[Data records]

-- Start --

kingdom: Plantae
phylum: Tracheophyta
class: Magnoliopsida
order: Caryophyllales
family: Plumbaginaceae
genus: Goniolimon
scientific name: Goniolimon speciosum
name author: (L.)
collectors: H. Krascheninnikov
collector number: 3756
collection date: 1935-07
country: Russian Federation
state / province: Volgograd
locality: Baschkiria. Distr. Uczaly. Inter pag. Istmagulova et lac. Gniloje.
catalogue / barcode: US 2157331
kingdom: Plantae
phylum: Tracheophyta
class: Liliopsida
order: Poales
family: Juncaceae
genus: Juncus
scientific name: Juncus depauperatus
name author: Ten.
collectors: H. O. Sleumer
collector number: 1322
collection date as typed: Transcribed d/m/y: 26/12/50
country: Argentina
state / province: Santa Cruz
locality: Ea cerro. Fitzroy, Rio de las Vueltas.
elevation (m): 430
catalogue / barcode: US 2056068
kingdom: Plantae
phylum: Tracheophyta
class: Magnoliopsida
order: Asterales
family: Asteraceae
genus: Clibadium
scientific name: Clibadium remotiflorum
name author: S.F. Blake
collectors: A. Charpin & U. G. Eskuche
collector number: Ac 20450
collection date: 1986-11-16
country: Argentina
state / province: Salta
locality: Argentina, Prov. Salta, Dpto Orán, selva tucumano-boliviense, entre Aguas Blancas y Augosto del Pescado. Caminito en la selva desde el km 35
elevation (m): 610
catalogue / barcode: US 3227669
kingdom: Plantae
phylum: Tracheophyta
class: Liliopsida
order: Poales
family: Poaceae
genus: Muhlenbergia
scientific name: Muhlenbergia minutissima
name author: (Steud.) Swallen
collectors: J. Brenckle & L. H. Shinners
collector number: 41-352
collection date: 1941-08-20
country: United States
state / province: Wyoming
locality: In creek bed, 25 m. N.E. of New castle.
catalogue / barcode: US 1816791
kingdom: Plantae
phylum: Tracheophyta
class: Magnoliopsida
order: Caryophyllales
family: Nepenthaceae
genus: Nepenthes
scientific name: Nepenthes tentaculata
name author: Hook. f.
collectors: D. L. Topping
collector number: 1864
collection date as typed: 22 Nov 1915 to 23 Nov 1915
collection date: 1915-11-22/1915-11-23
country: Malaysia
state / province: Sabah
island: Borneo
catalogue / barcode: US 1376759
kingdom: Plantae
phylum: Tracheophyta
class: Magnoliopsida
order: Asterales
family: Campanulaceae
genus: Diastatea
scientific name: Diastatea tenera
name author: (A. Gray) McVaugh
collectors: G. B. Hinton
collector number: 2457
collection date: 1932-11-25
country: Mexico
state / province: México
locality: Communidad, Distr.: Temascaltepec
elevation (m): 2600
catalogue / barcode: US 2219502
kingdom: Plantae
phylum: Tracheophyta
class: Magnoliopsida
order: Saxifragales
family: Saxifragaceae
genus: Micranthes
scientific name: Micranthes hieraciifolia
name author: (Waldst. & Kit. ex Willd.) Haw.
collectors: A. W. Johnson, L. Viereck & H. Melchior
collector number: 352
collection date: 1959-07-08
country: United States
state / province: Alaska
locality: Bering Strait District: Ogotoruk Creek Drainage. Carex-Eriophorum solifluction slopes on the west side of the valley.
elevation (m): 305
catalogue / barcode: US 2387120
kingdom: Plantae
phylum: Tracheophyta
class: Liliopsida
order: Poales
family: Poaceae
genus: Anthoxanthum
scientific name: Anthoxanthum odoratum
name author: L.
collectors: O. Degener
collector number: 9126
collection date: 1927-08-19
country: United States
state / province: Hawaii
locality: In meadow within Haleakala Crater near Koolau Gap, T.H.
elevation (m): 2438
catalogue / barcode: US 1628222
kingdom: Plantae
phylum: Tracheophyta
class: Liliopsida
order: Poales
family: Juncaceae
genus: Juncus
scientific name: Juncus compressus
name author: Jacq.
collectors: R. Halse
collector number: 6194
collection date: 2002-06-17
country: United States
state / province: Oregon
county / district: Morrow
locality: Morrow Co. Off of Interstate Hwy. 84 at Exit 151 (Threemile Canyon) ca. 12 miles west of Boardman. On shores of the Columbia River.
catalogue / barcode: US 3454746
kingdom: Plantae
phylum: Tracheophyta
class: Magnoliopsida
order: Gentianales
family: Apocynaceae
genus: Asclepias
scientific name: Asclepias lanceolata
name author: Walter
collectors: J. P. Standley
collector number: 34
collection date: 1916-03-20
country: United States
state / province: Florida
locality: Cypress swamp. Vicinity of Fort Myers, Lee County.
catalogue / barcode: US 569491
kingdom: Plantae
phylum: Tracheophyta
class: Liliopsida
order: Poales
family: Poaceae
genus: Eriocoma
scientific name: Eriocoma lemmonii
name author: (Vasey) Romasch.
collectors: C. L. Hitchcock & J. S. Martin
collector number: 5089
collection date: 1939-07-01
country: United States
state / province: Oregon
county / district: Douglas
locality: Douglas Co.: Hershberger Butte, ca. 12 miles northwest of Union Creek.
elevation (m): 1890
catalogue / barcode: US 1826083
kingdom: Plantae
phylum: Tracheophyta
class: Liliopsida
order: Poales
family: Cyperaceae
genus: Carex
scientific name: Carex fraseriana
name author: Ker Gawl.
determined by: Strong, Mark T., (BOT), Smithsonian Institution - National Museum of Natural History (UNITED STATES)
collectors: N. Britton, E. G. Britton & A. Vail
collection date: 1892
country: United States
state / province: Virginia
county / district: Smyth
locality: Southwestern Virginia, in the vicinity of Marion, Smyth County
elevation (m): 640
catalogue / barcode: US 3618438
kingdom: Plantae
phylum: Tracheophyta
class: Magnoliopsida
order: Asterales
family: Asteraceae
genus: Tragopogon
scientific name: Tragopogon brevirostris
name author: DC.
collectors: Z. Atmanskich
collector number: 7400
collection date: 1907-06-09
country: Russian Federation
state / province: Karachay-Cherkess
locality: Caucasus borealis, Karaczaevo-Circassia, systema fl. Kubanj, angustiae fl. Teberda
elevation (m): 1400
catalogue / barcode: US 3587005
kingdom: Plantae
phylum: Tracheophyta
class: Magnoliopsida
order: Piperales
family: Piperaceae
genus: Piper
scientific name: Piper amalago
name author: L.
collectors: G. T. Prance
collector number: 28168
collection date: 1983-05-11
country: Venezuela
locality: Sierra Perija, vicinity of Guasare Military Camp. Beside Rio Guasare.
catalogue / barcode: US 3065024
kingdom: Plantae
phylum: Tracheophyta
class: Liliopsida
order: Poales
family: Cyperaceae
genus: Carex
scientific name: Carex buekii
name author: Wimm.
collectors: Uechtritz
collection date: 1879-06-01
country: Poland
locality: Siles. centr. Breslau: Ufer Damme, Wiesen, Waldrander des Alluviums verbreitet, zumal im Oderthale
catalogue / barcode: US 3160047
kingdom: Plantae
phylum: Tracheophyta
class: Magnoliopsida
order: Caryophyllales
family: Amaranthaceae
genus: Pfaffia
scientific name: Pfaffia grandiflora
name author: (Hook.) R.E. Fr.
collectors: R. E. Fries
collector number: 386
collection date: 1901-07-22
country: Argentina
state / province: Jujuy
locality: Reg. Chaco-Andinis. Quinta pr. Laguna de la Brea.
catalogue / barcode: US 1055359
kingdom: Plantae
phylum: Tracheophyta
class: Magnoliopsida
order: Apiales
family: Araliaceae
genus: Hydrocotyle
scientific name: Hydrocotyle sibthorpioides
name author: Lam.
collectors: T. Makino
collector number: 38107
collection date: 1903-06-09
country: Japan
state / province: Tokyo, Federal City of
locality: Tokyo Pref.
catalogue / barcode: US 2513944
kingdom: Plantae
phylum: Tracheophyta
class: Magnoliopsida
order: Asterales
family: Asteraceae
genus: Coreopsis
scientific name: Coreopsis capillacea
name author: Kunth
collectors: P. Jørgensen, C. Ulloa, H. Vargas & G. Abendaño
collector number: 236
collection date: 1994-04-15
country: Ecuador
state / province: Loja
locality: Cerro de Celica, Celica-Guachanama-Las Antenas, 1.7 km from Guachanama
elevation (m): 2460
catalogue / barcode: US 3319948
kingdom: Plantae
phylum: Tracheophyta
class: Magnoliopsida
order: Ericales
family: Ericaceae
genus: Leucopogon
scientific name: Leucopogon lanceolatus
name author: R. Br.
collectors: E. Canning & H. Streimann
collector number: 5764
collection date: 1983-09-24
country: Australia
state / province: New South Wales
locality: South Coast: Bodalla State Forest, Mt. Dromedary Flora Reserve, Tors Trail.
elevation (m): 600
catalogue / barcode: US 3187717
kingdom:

-- End --

Task to carry out
Quote the lines above word for word, beginning at the line that contains "elevation (m): 430" and ending after the line that contains "collector number: Ac 20450".

Full output
elevation (m): 430
catalogue / barcode: US 2056068
kingdom: Plantae
phylum: Tracheophyta
class: Magnoliopsida
order: Asterales
family: Asteraceae
genus: Clibadium
scientific name: Clibadium remotiflorum
name author: S.F. Blake
collectors: A. Charpin & U. G. Eskuche
collector number: Ac 20450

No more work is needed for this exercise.